As someone who has admired Quentin Tarantino’s work for many years, the premise of The Hateful Eight, a small number of characters in an enclosed space, sounded familiar: Reservoir Dogs has the same set-up. However although it returns to an earlier formula, The Hateful Eight comes alive on screen with the usual blood, gore and violence that one would expect from a Tarantino epic.
The film opens with a beautiful backdrop of a snow topped mountain and a white blanket covering the rest of the scene. The gorgeous scenery is a pleasant contrast to the violence and devastation to come. With the calming coldness in the background, the unhurried dialogue and attention to detail serves to build the audience’s anticipation for the violence that awaits the characters behind the cabin door. When we meet the first half of the titular eight, the blatant racism (mostly directed towards Samuel L Jackson) comes forth and may even be a little overwhelming for some people. But, if you are familiar with Tarantino’s work then derogatory slurs that leave you cringing are only to be expected.
In terms of Tarantino’s work (Reservoir Dogs, Jackie Brown, Death Proof etc.), the brutality and violence of The Hateful Eight is just something to be expected, but the way in which the blood and gore is shown is a new take on the dark side of Tarantino and his love for all things bloody. The director is obviously influenced by the likes of Howard Hawkes’ Rio Bravo, as he closely monitors the eight characters, learning their stories (however fabricated) and keeping the madness in one location with little to no interaction outside of the cabin. Tarantino takes these influences and turns them into a completely different beast, showing off his cleverness, creativity and fondness for his previous works, of which he has every right to be proud. The Hateful Eight gives a few nods to his already loyal audience as he brings back the trusty brand of cigarettes, “Red Apple”, seen in almost every previous Tarantino feature, and using a similar credit font to that in Pulp Fiction, bringing a sort of familiarity to the audience, who expect the Tarantino they know, admire and eagerly anticipate.
Much like his previous work, no one on the casting list is safe and Tarantino makes sure that everyone, even the characters, know that. Whether it be the bear like bounty hunter Kurt Russell or the obvious choice in would be hero that lies within Samuel L Jackson, all bets are off as soon as the cabin door is once again nailed shut.

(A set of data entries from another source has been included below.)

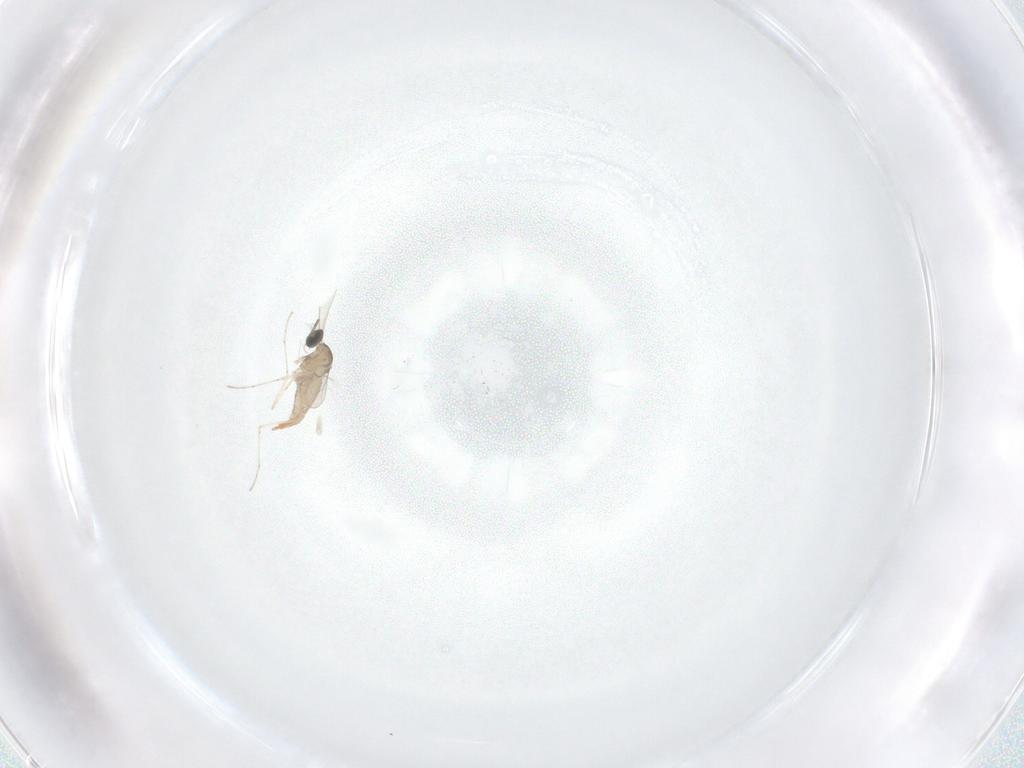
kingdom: Animalia
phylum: Arthropoda
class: Insecta
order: Diptera
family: Cecidomyiidae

In addition to the brilliant story, the acting is near incredible. Jennifer Jason Leigh steals the show with every line she manages to spit out from underneath her broken teeth and bloody mouth. She fully commits to a performance as insane murderer Daisy Domergue, and never once lets go of the unhinged mind-set that comes with being a criminal. The others are lucky that she’s in shackles most of the time.

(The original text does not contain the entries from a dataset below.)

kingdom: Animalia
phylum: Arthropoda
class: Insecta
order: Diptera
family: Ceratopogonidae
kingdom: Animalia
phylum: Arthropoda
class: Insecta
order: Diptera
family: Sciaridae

As the film carries on and we are given an insight, however brief, into every character’s background there is little out of the ordinary except the woman who is covered in blood and shackled to the very intimidating Kurt Russell. However, as disaster unfolds and the film carefully eases its way towards its three hour end, we find that none of the characters are who they say they are, apart from the ironically honest Daisy. Blood is shed, the cabin is turned into a morgue and Tarantino once again checks every box as he nails the door shut on his most recent and fantastic feature.